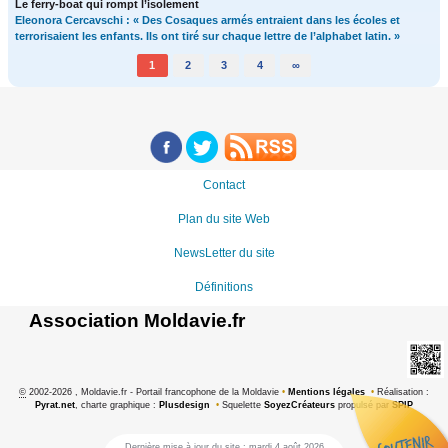
Le ferry-boat qui rompt l’isolement
Eleonora Cercavschi : « Des Cosaques armés entraient dans les écoles et
terrorisaient les enfants. Ils ont tiré sur chaque lettre de l’alphabet latin. »
1
2
3
4
∞
Contact
Plan du site Web
NewsLetter du site
Définitions
Association Moldavie.fr
©
2002-2026 , Moldavie.fr - Portail francophone de la Moldavie
•
Mentions légales
•
Réalisation :
Pyrat.net
, charte graphique :
Plusdesign
•
Squelette
SoyezCréateurs
propulsé par
SPIP
Dernière mise à jour du site : mardi 4 août 2026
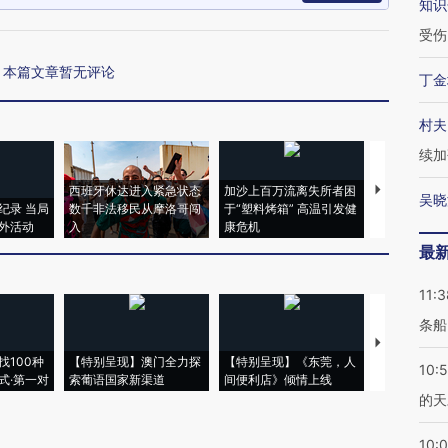
知识
受伤
本篇文章暂无评论
丁金
村夫
续加
西班牙休达进入紧急状态
加沙上百万流离失所者困
视线｜HYR
吴晓
纪录 当局
数千非法移民从摩洛哥闯
于“塑料烤箱” 高温引发健
术：是什么
外活动
入
康危机
心“花钱找虐
最
11:3
条船
【推广】走
找100种
【特别呈现】澳门全力探
【特别呈现】《东莞，人
会，让数智科
10:
式·第一对
索葡语国家新渠道
间便利店》倾情上线
业
的天
10:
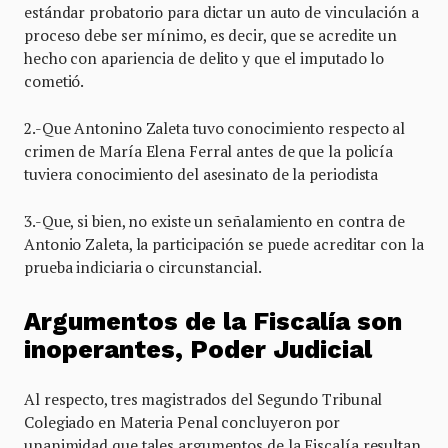
estándar probatorio para dictar un auto de vinculación a
proceso debe ser mínimo, es decir, que se acredite un
hecho con apariencia de delito y que el imputado lo
cometió.
2.-Que Antonino Zaleta tuvo conocimiento respecto al
crimen de María Elena Ferral antes de que la policía
tuviera conocimiento del asesinato de la periodista
3.-Que, si bien, no existe un señalamiento en contra de
Antonio Zaleta, la participación se puede acreditar con la
prueba indiciaria o circunstancial.
Argumentos de la Fiscalía son
inoperantes, Poder Judicial
Al respecto, tres magistrados del Segundo Tribunal
Colegiado en Materia Penal concluyeron por
unanimidad que tales argumentos de la Fiscalía resultan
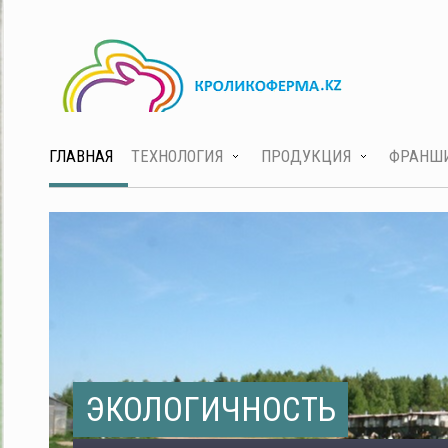
ГЛАВНАЯ
ТЕХНОЛОГИЯ
ПРОДУКЦИЯ
ФРАНШ
ЭКОЛОГИЧНОСТЬ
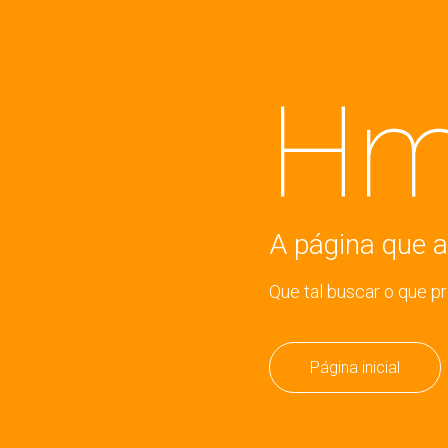
Hm
A página que a
Que tal buscar o que p
Página inicial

▸ Exercise goal: Would you copy every entry exactly as it stands, leaving out the pictures?

▸ Exercise solution:
Le ferry-boat qui rompt l’isolement
Eleonora Cercavschi : « Des Cosaques armés entraient dans les écoles et
terrorisaient les enfants. Ils ont tiré sur chaque lettre de l’alphabet latin. »
1
2
3
4
∞
Contact
Plan du site Web
NewsLetter du site
Définitions
Association Moldavie.fr
©
2002-2026 , Moldavie.fr - Portail francophone de la Moldavie
•
Mentions légales
•
Réalisation :
Pyrat.net
, charte graphique :
Plusdesign
•
Squelette
SoyezCréateurs
propulsé par
SPIP
Dernière mise à jour du site : mardi 4 août 2026
知识
受伤
本篇文章暂无评论
丁金
村夫
续加
西班牙休达进入紧急状态
加沙上百万流离失所者困
视线｜HYR
吴晓
纪录 当局
数千非法移民从摩洛哥闯
于“塑料烤箱” 高温引发健
术：是什么
外活动
入
康危机
心“花钱找虐
最
11:3
条船
【推广】走
找100种
【特别呈现】澳门全力探
【特别呈现】《东莞，人
会，让数智科
10:
式·第一对
索葡语国家新渠道
间便利店》倾情上线
业
的天
10:
estándar probatorio para dictar un auto de vinculación a
proceso debe ser mínimo, es decir, que se acredite un
hecho con apariencia de delito y que el imputado lo
cometió.
2.-Que Antonino Zaleta tuvo conocimiento respecto al
crimen de María Elena Ferral antes de que la policía
tuviera conocimiento del asesinato de la periodista
3.-Que, si bien, no existe un señalamiento en contra de
Antonio Zaleta, la participación se puede acreditar con la
prueba indiciaria o circunstancial.
Argumentos de la Fiscalía son
inoperantes, Poder Judicial
Al respecto, tres magistrados del Segundo Tribunal
Colegiado en Materia Penal concluyeron por
unanimidad que tales argumentos de la Fiscalía resultan
ГЛАВНАЯ
ТЕХНОЛОГИЯ
ПРОДУКЦИЯ
ФРАНШ
ЭКОЛОГИЧНОСТЬ
Hm
A página que a
Que tal buscar o que p
Página inicial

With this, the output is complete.